Segment Start: Entries supplied

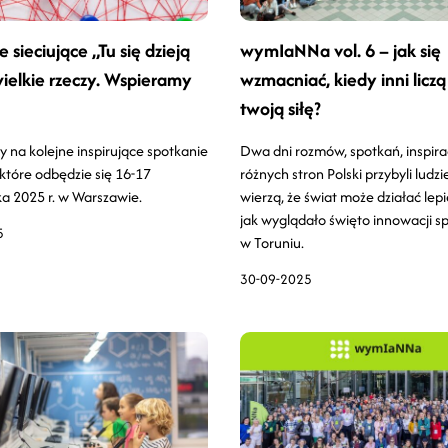
 sieciujące „Tu się dzieją
wymIaNNa vol. 6 – jak się
ielkie rzeczy. Wspieramy
wzmacniać, kiedy inni liczą
twoją siłę?
 na kolejne inspirujące spotkanie
Dwa dni rozmów, spotkań, inspirac
 które odbędzie się 16-17
różnych stron Polski przybyli ludzi
ka 2025 r. w Warszawie.
wierzą, że świat może działać lepi
jak wyglądało święto innowacji s
5
w Toruniu.
30-09-2025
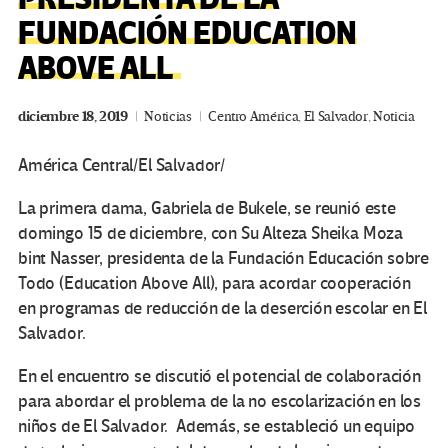
FUNDACIÓN EDUCATION
ABOVE ALL
diciembre 18, 2019
Noticias
Centro América
,
El Salvador
,
Noticia
América Central/El Salvador/
La primera dama, Gabriela de Bukele, se reunió este
domingo 15 de diciembre, con Su Alteza Sheika Moza
bint Nasser, presidenta de la Fundación Educación sobre
Todo (Education Above All), para acordar cooperación
en programas de reducción de la deserción escolar en El
Salvador.
En el encuentro se discutió el potencial de colaboración
para abordar el problema de la no escolarización en los
niños de El Salvador. Además, se estableció un equipo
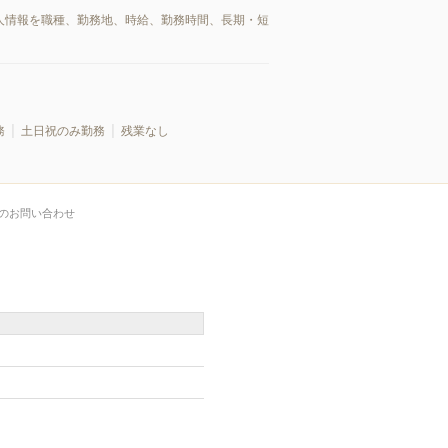
求人情報を職種、勤務地、時給、勤務時間、長期・短
務
土日祝のみ勤務
残業なし
のお問い合わせ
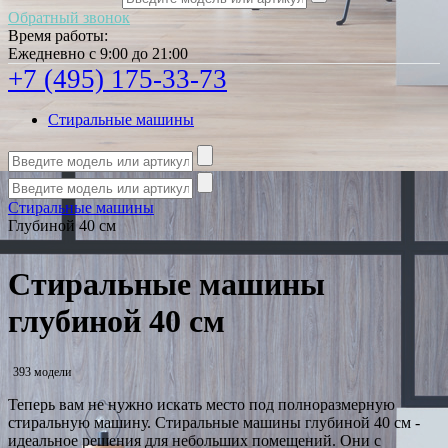
Обратный звонок
Время работы:
Ежедневно с 9:00 до 21:00
+7 (495) 175-33-73
Стиральные машины
Стиральные машины
Глубиной 40 см
Стиральные машины
глубиной 40 см
393 модели
Теперь вам не нужно искать место под полноразмерную
стиральную машину. Стиральные машины глубиной 40 см -
идеальное решения для небольших помещений. Они с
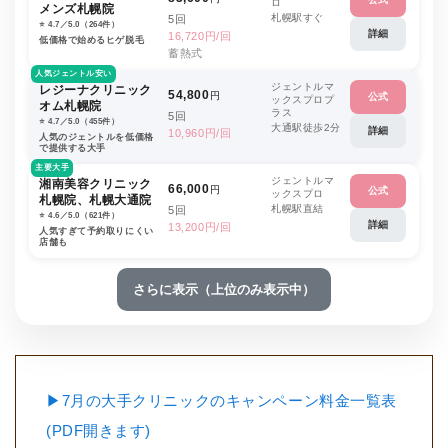
ロ
メンズ札幌院
札幌駅すぐ
5回
⭐️ 4.7／5.0（264件）
詳細
16,720円/回
低価格で始めるヒゲ脱毛
蓄熱式
人気ジェントル安い
ジェントルマ
レジーナクリニック
54,800
円
公式
ックスプロプ
オム札幌院
ラス
5回
⭐️ 4.7／5.0（455件）
大通駅徒歩2分
詳細
10,960円/回
人気のジェントルを低価格
で提供する大手
主要大手
ジェントルマ
湘南美容クリニック
66,000
円
公式
ックスプロ
札幌院、札幌大通院
札幌駅直結
5回
⭐️ 4.6／5.0（621件）
詳細
13,200円/回
人気すぎて予約取りにくい
店舗も
さらに表示（上位のみ表示中）
▶7月の大手クリニックのキャンペーン料金一覧表
(PDF開きます)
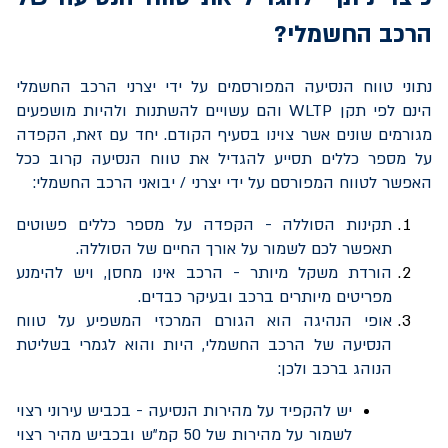
הרכב החשמלי?
נתוני טווח הנסיעה המפורסמים על ידי יצרני הרכב החשמלי
הינם לפי תקן
WLTP
והם עשויים להשתנות ולהיות מושפעים
מגורמים שונים אשר צוינו בסעיף הקודם. יחד עם זאת, הקפדה
על מספר כללים תסייע להגדיל את טווח הנסיעה קרוב ככל
האפשר לטווח המפורסם על ידי יצרני / יבואני הרכב החשמלי:
תקינות הסוללה - הקפדה על מספר כללים פשוטים
תאפשר לכם
לשמור על אורך החיים של הסוללה.
הורדת משקל מיותר - הרכב אינו מחסן, ויש להימנע
מפריטים מיותרים ברכב ובעיקר כבדים.
אופי הנהיגה הוא הגורם המרכזי המשפיע על טווח
הנסיעה של הרכב החשמלי, היות והוא לגמרי בשליטת
הנוהג ברכב ולכן:
יש להקפיד על מהירות הנסיעה - בכביש עירוני רצוי
לשמור על מהירות של 50 קמ”ש ובכביש מהיר רצוי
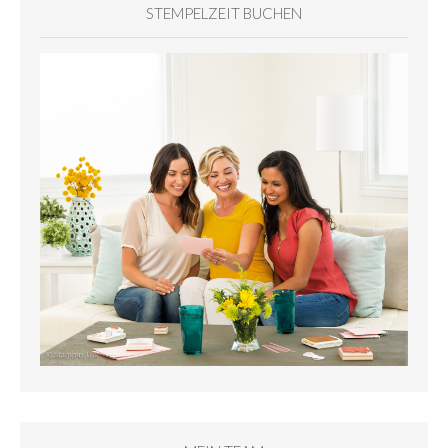
STEMPELZEIT BUCHEN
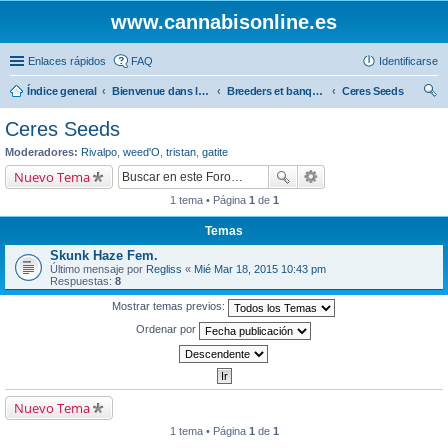
www.cannabisonline.es
Enlaces rápidos
FAQ
Identificarse
Índice general
Bienvenue dans le forum de nos amis francophones
Breeders et banques de graines
Ceres Seeds
us
Ceres Seeds
car
Moderadores:
Rivalpo
,
weed'O
,
tristan
,
gatite
Nuevo Tema
1 tema • Página
1
de
1
Temas
Skunk Haze Fem.
Último mensaje por
Regliss
«
Mié Mar 18, 2015 10:43 pm
Respuestas:
8
Mostrar temas previos:
Ordenar por
Nuevo Tema
1 tema • Página
1
de
1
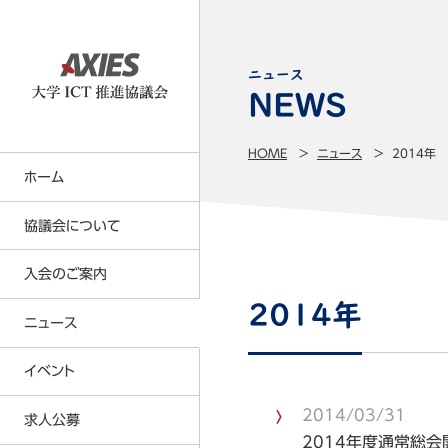
ニュース
HOME
ニュース
2014年
ホーム
協議会について
入会のご案内
大学ICT推進協議会の事業内容
2014年
事業計画・事業報告
ニュース
正会員について
名簿（会員・役員・所属研究者）
賛助会員について
イベント
定款・各種規則等
会員特典
2014/03/31
求人公募
貸借対照表
年会費の請求及び納入の方法につい
2014年度通常総会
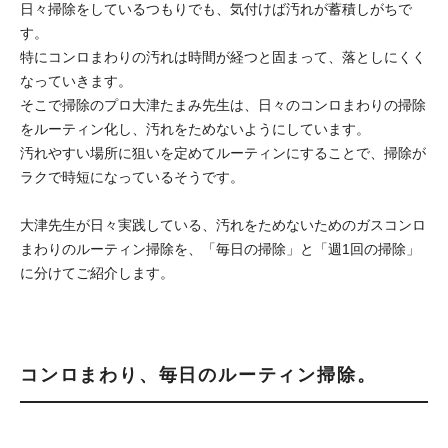
日々掃除をしているつもりでも、気付けば汚れが蓄積しがちで
す。
特にコンロまわりの汚れは時間が経つと固まって、落としにくく
なっていきます。
そこで掃除のプロ大津たまみ先生は、日々のコンロまわりの掃除
をルーティン化し、汚れをためないようにしています。
汚れやすい場所に狙いを定めてルーティンにすることで、掃除が
ラクで時短になっているそうです。
大津先生が日々実践している、汚れをためないためのガスコンロ
まわりのルーティン掃除を、「毎日の掃除」と「週1回の掃除」
に分けてご紹介します。
コンロまわり、毎日のルーティン掃除。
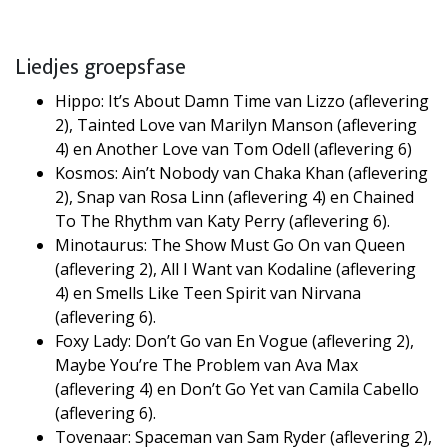
Liedjes groepsfase
Hippo: It’s About Damn Time van Lizzo (aflevering
2), Tainted Love van Marilyn Manson (aflevering
4) en Another Love van Tom Odell (aflevering 6)
Kosmos: Ain’t Nobody van Chaka Khan (aflevering
2), Snap van Rosa Linn (aflevering 4) en Chained
To The Rhythm van Katy Perry (aflevering 6).
Minotaurus: The Show Must Go On van Queen
(aflevering 2), All I Want van Kodaline (aflevering
4) en Smells Like Teen Spirit van Nirvana
(aflevering 6).
Foxy Lady: Don’t Go van En Vogue (aflevering 2),
Maybe You’re The Problem van Ava Max
(aflevering 4) en Don’t Go Yet van Camila Cabello
(aflevering 6).
Tovenaar: Spaceman van Sam Ryder (aflevering 2),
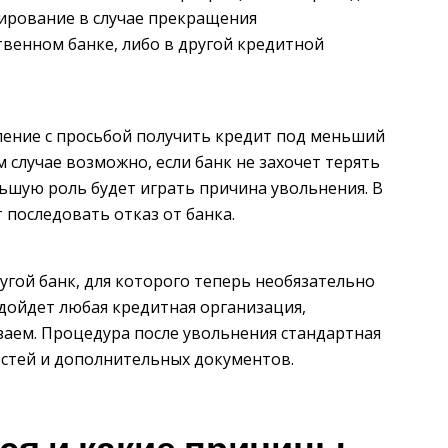
сирование в случае прекращения
твенном банке, либо в другой кредитной
ление с просьбой получить кредит под меньший
случае возможно, если банк не захочет терять
ьшую роль будет играть причина увольнения. В
т последовать отказ от банка.
угой банк, для которого теперь необязательно
дойдет любая кредитная организация,
аем. Процедура после увольнения стандартная
остей и дополнительных документов.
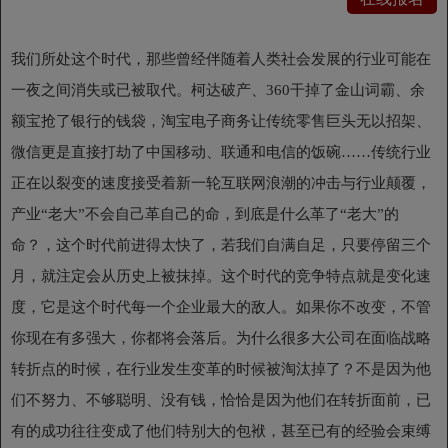
我们所处这个时代，那些曾经伴随着人类社会发展的行业可能在
一夜之间消失或已被取代。柯达破产、360干掉了金山词霸、余
额宝抢了银行的钱袋，淘宝电子商务让传统零售巨头无以招架、
微信更是直接打劫了中国移动、联通和电信的饭碗……传统行业
正在以裂变的速度接受着新一轮互联网浪潮的冲击与行业颠覆，
产业“老大”不会自己革自己的命，到底是什么革了“老大”的
命？，这个时代前进得太快了，若我们自满自足，只要停留三个
月，就注定会从历史上被抹掉。这个时代的竞争特点就是变化速
度，它是这个时代每一个企业最大的敌人。如果你不改变，不管
你现在有多强大，你都将会落后。为什么很多大公司在面临战略
转折点的时候，在行业发生变革的时候被淘汰掉了？不是因为他
们不努力、不够聪明、没有钱，恰恰是因为他们在转折面前，已
有的成功往往变成了他们特别大的包袱，甚至已有的经验会束缚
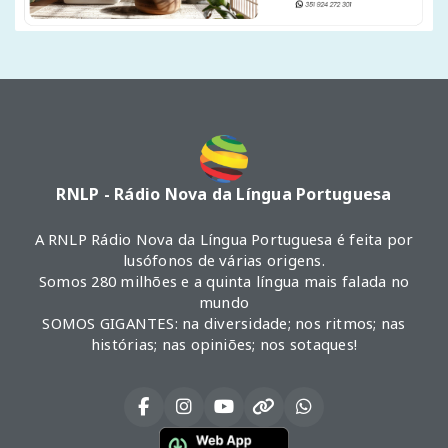
RNLP - Rádio Nova da Língua Portuguesa
A RNLP Rádio Nova da Língua Portuguesa é feita por
lusófonos de várias origens.
Somos 280 milhões e a quinta língua mais falada no
mundo
SOMOS GIGANTES: na diversidade; nos ritmos; nas
histórias; nas opiniões; nos sotaques!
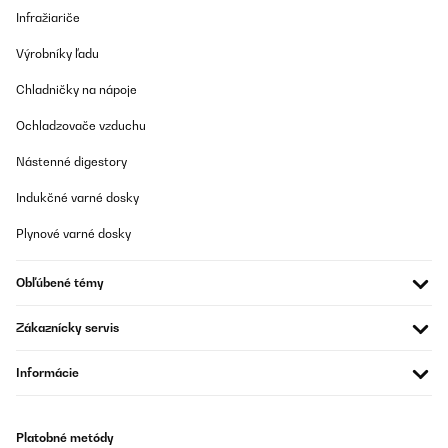
Infražiariče
Výrobníky ľadu
Chladničky na nápoje
Ochladzovače vzduchu
Nástenné digestory
Indukčné varné dosky
Plynové varné dosky
Obľúbené témy
Zákaznícky servis
Informácie
Platobné metódy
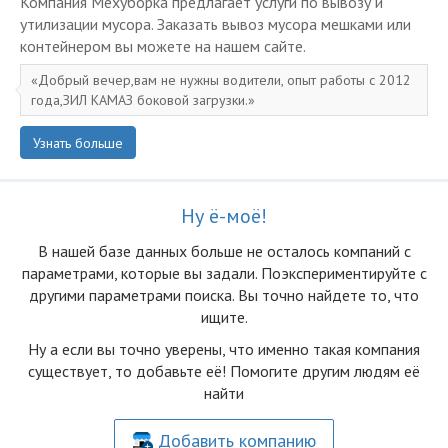
Компания Мехуборка предлагает услуги по вывозу и
утилизации мусора. Заказать вывоз мусора мешками или
контейнером вы можете на нашем сайте.
Добрый вечер,вам не нужны водители, опыт работы с 2012
года,ЗИЛ КАМАЗ боковой загрузки.
Узнать больше
Ну ё-моё!
В нашей базе данных больше не осталоcь компаний с
параметрами, которые вы задали. Поэкспериментируйте с
другими параметрами поиска. Вы точно найдете то, что
ищите.
Ну а если вы точно уверены, что именно такая компания
существует, то добавьте её! Помогите другим людям её
найти
Добавить компанию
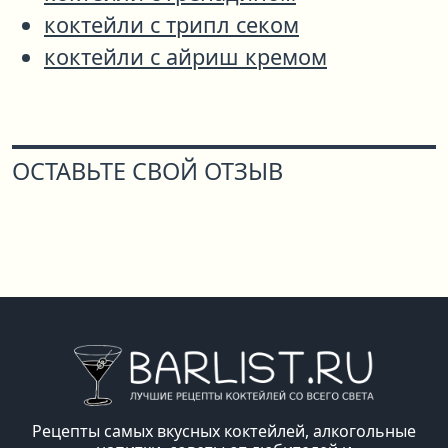
коктейли с трипл секом
коктейли с айриш кремом
ОСТАВЬТЕ СВОЙ ОТЗЫВ
Рецепты самых вкусных коктейлей, алкогольные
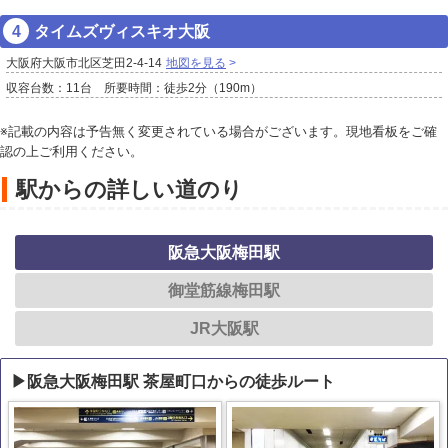
タイムズヴィスキオ大阪
大阪府大阪市北区芝田2-4-14
地図を見る
収容台数：11台 所要時間：徒歩2分（190m）
※記載の内容は予告無く変更されている場合がございます。現地看板をご確
認の上ご利用ください。
駅からの詳しい道のり
阪急大阪梅田駅
御堂筋線梅田駅
JR大阪駅
▶阪急大阪梅田駅 茶屋町口からの徒歩ルート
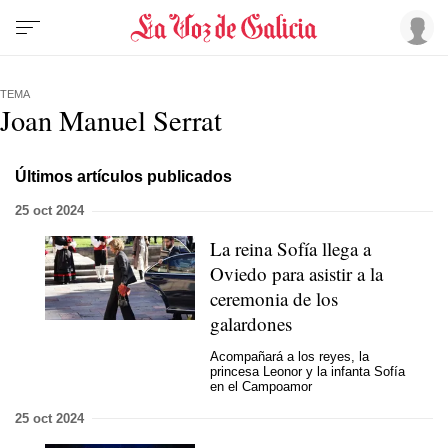
TEMA
Joan Manuel Serrat
Últimos artículos publicados
25 oct 2024
La reina Sofía llega a
Oviedo para asistir a la
ceremonia de los
galardones
Acompañará a los reyes, la
princesa Leonor y la infanta Sofía
en el Campoamor
25 oct 2024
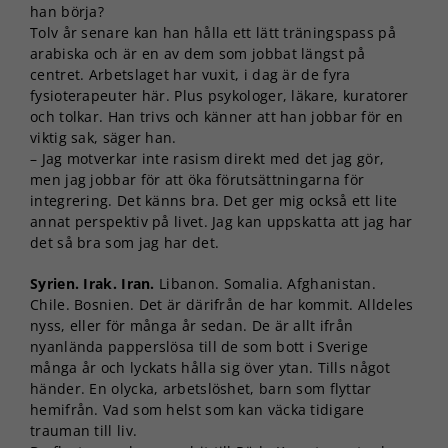
han börja?
Tolv år senare kan han hålla ett lätt träningspass på
arabiska och är en av dem som jobbat längst på
centret. Arbetslaget har vuxit, i dag är de fyra
fysioterapeuter här. Plus psykologer, läkare, kuratorer
och tolkar. Han trivs och känner att han jobbar för en
viktig sak, säger han.
– Jag motverkar inte rasism direkt med det jag gör,
men jag jobbar för att öka förutsättningarna för
integrering. Det känns bra. Det ger mig också ett lite
annat perspektiv på livet. Jag kan uppskatta att jag har
det så bra som jag har det.
Syrien. Irak. Iran.
Libanon. Somalia. Afghanistan.
Chile. Bosnien. Det är därifrån de har kommit. Alldeles
nyss, eller för många år sedan. De är allt ifrån
nyanlända papperslösa till de som bott i Sverige
många år och lyckats hålla sig över ytan. Tills något
händer. En olycka, arbetslöshet, barn som flyttar
hemifrån. Vad som helst som kan väcka tidigare
trauman till liv.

Segment End: Entries supplied

▶ [Task to carry out]: Render the data as a Markdown table with the columns Row and Line, starting at the beginning of the data and ending at the line containing "идеальное решения для", with both ends included. Omit blank lines and leave the pictures out.

▶ [Written answer]:
| Row | Line |
|---|---|
| 1 |  sieciujące „Tu się dzieją |
| 2 | wymIaNNa vol. 6 – jak się |
| 3 | ielkie rzeczy. Wspieramy |
| 4 | wzmacniać, kiedy inni liczą |
| 5 | twoją siłę? |
| 6 |  na kolejne inspirujące spotkanie |
| 7 | Dwa dni rozmów, spotkań, inspirac |
| 8 |  które odbędzie się 16-17 |
| 9 | różnych stron Polski przybyli ludzi |
| 10 | ka 2025 r. w Warszawie. |
| 11 | wierzą, że świat może działać lepi |
| 12 | jak wyglądało święto innowacji s |
| 13 | 5 |
| 14 | w Toruniu. |
| 15 | 30-09-2025 |
| 16 | FUNDACIÓN EDUCATION |
| 17 | ABOVE ALL |
| 18 | diciembre 18, 2019 |
| 19 | Noticias |
| 20 | Centro América |
| 21 | , |
| 22 | El Salvador |
| 23 | , |
| 24 | Noticia |
| 25 | América Central/El Salvador/ |
| 26 | La primera dama, Gabriela de Bukele, se reunió este |
| 27 | domingo 15 de diciembre, con Su Alteza Sheika Moza |
| 28 | bint Nasser, presidenta de la Fundación Educación sobre |
| 29 | Todo (Education Above All), para acordar cooperación |
| 30 | en programas de reducción de la deserción escolar en El |
| 31 | Salvador. |
| 32 | En el encuentro se discutió el potencial de colaboración |
| 33 | para abordar el problema de la no escolarización en los |
| 34 | niños de El Salvador. Además, se estableció un equipo |
| 35 | 求人情報を職種、勤務地、時給、勤務時間、長期・短 |
| 36 | 務 |
| 37 | 土日祝のみ勤務 |
| 38 | 残業なし |
| 39 | のお問い合わせ |
| 40 | Обратный звонок |
| 41 | Время работы: |
| 42 | Ежедневно с 9:00 до 21:00 |
| 43 | +7 (495) 175-33-73 |
| 44 | Стиральные машины |
| 45 | Стиральные машины |
| 46 | Глубиной 40 см |
| 47 | Стиральные машины |
| 48 | глубиной 40 см |
| 49 | 393 модели |
| 50 | Теперь вам не нужно искать место под полноразмерную |
| 51 | стиральную машину. Стиральные машины глубиной 40 см - |
| 52 | идеальное решения для небольших помещений. Они с |